*** Block opens ***
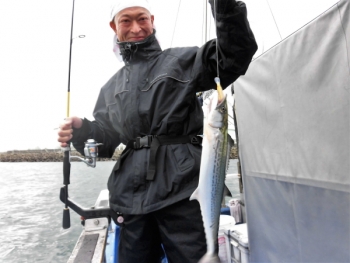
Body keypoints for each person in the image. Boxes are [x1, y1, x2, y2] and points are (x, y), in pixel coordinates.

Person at [58, 0, 257, 262]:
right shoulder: (111, 87)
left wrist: (223, 5)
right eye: (125, 21)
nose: (136, 27)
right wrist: (81, 129)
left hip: (182, 189)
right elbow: (105, 140)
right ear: (114, 26)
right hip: (131, 196)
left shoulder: (185, 60)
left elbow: (234, 53)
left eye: (142, 19)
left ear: (152, 20)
*** Block closes ***
- GOAL OF THE EXERCISE -
Copy here each line of the preceding records with "left" in it.

- RESPONSE TO THE EXERCISE -
left wrist: (223, 5)
left hip: (182, 189)
left shoulder: (185, 60)
left elbow: (234, 53)
left eye: (142, 19)
left ear: (152, 20)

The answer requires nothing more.